Google says its employees listen to private audio recordings of customers from Google Home smart speakers — to improve its voice recognition technology.


The company made the disclosure on Thursday after some of its Dutch language recordings were leaked and obtained by VRT, a national public service broadcaster in Belgium.

In a press statement released on Friday, Google said it employs language experts to analyze and transcribe snippets of users’ recordings to aid the development of its artificial intelligence system.

According to the firm, the results from this AI-oriented analysis are then deployed into its Google Home smart speakers and the production of Android OS-based smartphones.


“We partner with language experts around the world to improve speech technology by transcribing a small set of queries.
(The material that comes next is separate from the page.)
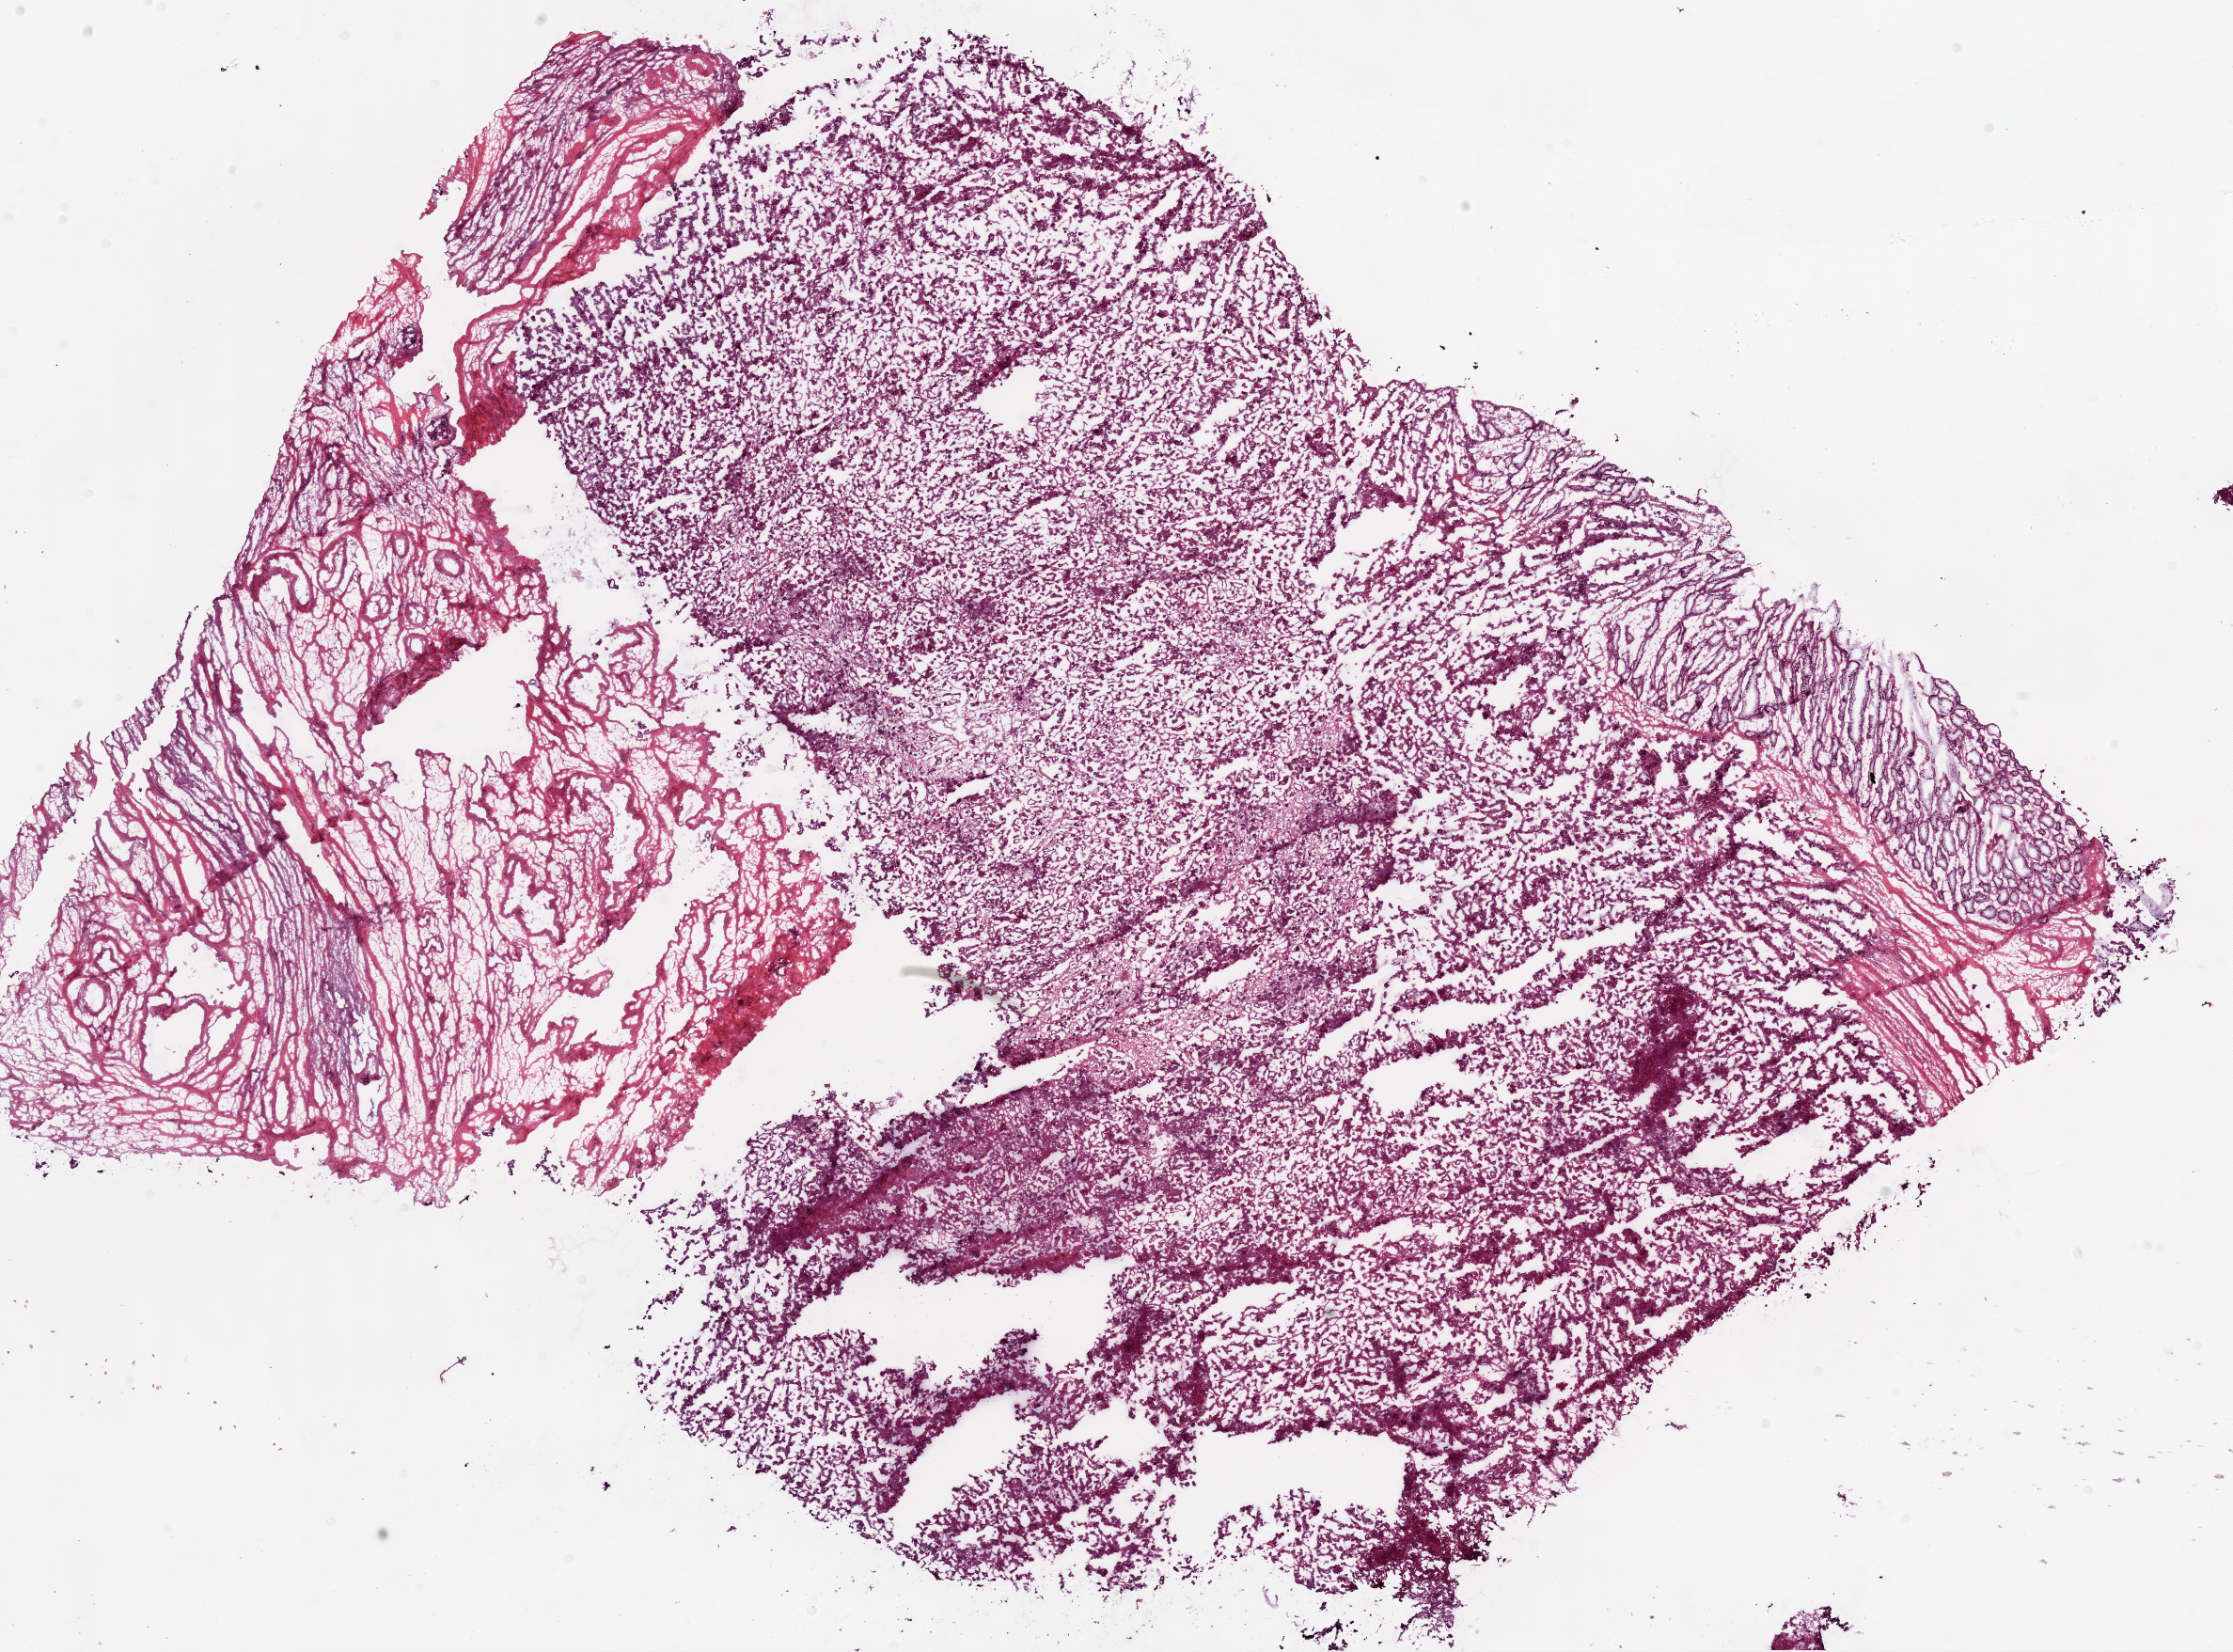
Whole-slide histology image, H&E-stained, whole scanned area (about 19.1 x 14.1 mm, acquisition: 20x scan) shown as a low-resolution overview. Frozen section from the bottom of the tissue portion. Sample: primary tumour, ovary. Female, age 48 years at initial diagnosis. Histologic grade: G2 (moderately differentiated). Pathologist review of this section (percent, as recorded): tumour cells 70%, tumour nuclei 80%, normal cells 0%, stromal cells 30%, necrosis 0%.
• diagnosis: Serous cystadenocarcinoma, NOS
• FIGO stage: IV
This work is critical to developing technology that powers products like the Google Assistant,” the company said.

“Language experts only review around 0.2% of all audio snippets, and these snippets are not associated with user accounts as part of the review process.

“Google Assistant begins recording when prompted by the wake-up phrase ‘OK, Google’. Google’s contractors are then given access to these recordings to better understand language patterns and accents”.


A Google spokesperson had claimed that the recordings were stripped of all information that precisely identifies users but VRT found they had identifiable information — including addresses and other personal information.

“This is a critical part of the process of building speech technology. Our security and privacy response teams have been activated on this issue, are investigating, and we will take action,” Google said.